Droits d'auteur : le retrait de la licence globale parasite le débat

Le retrait par le gouvernement de l'article 1 comportant les amendements sur la licence globale ont provoqué un tollé à gauche. Après la licence globale optionnelle auprès de l'internaute, le PS prône sur une taxe obligatoire prélevée chez les fournisseurs d'accès Internet.

C'est à lui seul un débat dans le débat: le retrait à la hussarde par le gouvernement de l'article 1, à la veille du début des discussions sur les droits d'auteurs à l'Assemblée nationale n'est pas passé inaperçu. Il a même occupé une grande partie de la discussion mardi soir, jusqu'à ce que le président de l'Assemblée nationale Jean-Louis Debré ne décide une suspension de séance, sans calmer pour autant les ardeurs. Jean-Louis Debré a tenté de convaincre l'Hémicycle du bienfait d'une initiative destinée à "assurer la sincérité et la clarté des débats" et surtout du droit qu'avait le gouvernement de la prendre. En vain.

Pour la gauche, le retrait de cet article est un "passage en force". "Vous dites que ce retrait est constitutionnel. C'est le Conseil constitutionnel qui en décidera. Nous allons déposer un recours sur ce point", a tonné le président du groupe socialiste, Jean-Marc Ayrault.
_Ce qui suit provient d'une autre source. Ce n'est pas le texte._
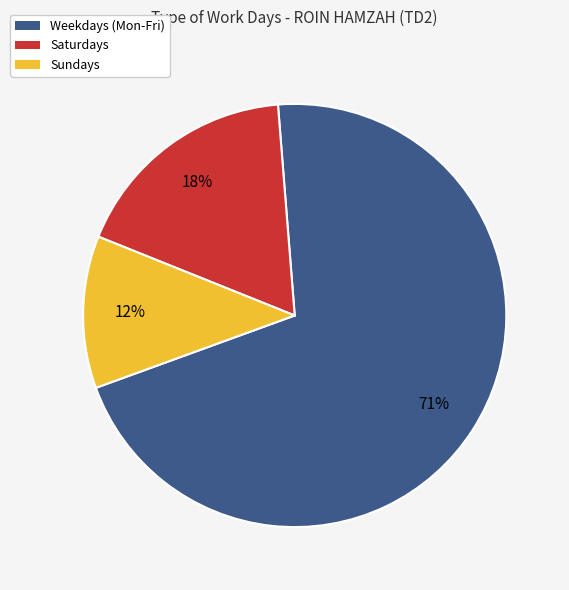

Does any single category account for the majority?

Yes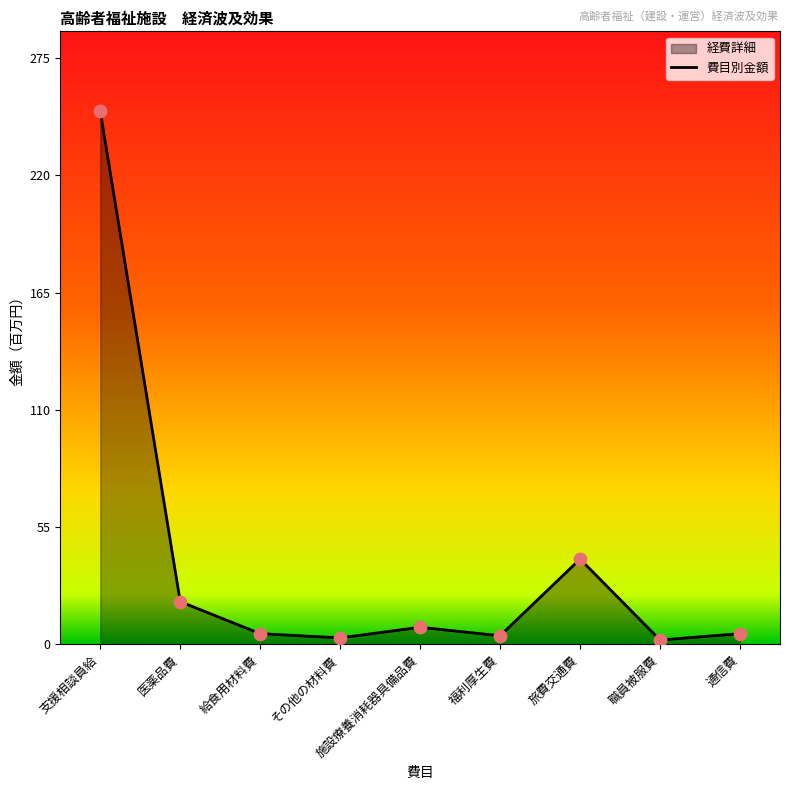

Approximately how many times larger is the value at 職員被服費 compared to その他の材料費?

0.7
En retirant l'article 1, le gouvernement a voulu semble-t-il gagner du temps. Cet article comprenait les amendements votés en décembre qui ouvraient la voie à la licence globale qu'il combattait. De fait, l'article premier était encore en discussion et la procédure qui aurait pu le rendre finalement caduc promettait d'être longue et laborieuse. Une perspective à laquelle le gouvernement a préféré la méthode musclée. Du côté du Parti socialiste et du PC, on s'est alors demandé pourquoi le gouvernement n'était pas allé au bout de sa logique, en retirant l'intégralité du projet.

Le gouvernement a remplacé l'article 1 par un article additionnel, instituant quatre exceptions aux droits d'auteurs, concernant "certains actes techniques de reproduction provisoire", et en faveur des handicapés, des bibliothèques et services d'archives, ainsi que de la presse. "On nous fait encore le coup de l'amendement surprise!", s'est indigné le président de l'UDF François Bayrou, opposé au projet. Les députés de droite Christine Boutin (UMP) et Alain Suguenot ainsi que le PS ont déposé de nouveaux amendements incluant le téléchargement sur Internet dans la copie privée. Mais tous ont été rejetés à l'issue du vote.

Licence obligatoire

Les opposants au nouveau projet de loi du gouvernement sont restés campés sur leurs positions. Quoiqu'au Parti Socialiste (PS), on ait changé son fusil d'épaule. S'inspirant du fonctionnement de la télévision et de la radio, Patrick Bloche (PS) a martelé "la nécessité d'une licence globale obligatoire", et non plus optionnelle comme proposé en décembre dernier, qui reviendrait à prélever une taxe directement via les fournisseurs d'accès Internet (FAI). Une amendement sera déposé en ce sens. Ironie de l'histoire, c'est une mesure de la sorte qui était réclamée il y a deux ans à cors et à cri par l'industrie du disque, qui, en proie à la baisse de ses ventes, accusait les FAI d'incitation au piratage.

Le député socialiste a également mis en doute la pertinence du système allégé de répression de l'internaute qu'a proposé le ministre de la Culture et de la Communication Renaud Donnedieu de Vabres pour calmer les foules (lire ci-contre). "Comment interdire sans sanctionner?", s'est demandé à la tribune Patrick Bloche. "Nous demandons l'abandon de la répression qui étatise les droits d'auteur et banalise la gratuité".

La droite compte encore ses opposants. Outre Alain Suguenot, Christine Boutin reste en faveur de la licence globale optionnelle. "Concernant la soi-disant gratuité, la licence globale est une rémunération", affirme-t-elle. Elle a pointé du doigt les "artistes installés" qui profiteraient de leur position pour défendre les intérêts acquis.

Le dispositif du projet de loi consacrant les systèmes de protection des oeuvres, les DRM, et leur interopérabilité a été vivement critiqué. En obligeant les éditeurs de logiciels de "peer-to-peer" à proposer ces systèmes, on "bride l'innovation", selon Patrick Bloche. "Les logiciels libres constituent un grand enjeu d'indépendance", pour François Bayrou, qui vise en filigrane les Apple et autre Microsoft, aujourd'hui à l'origine de ces fameux DRM.

Au delà du débat manichéen entre licence globale et droit de copies, le PC a proposé une troisième voie, "celle de la mise en place d'une plate-forme de téléchargement publique financée par les FAI, l'e-commerce et les internautes". Les débats vont se poursuivre ce soir et jeudi.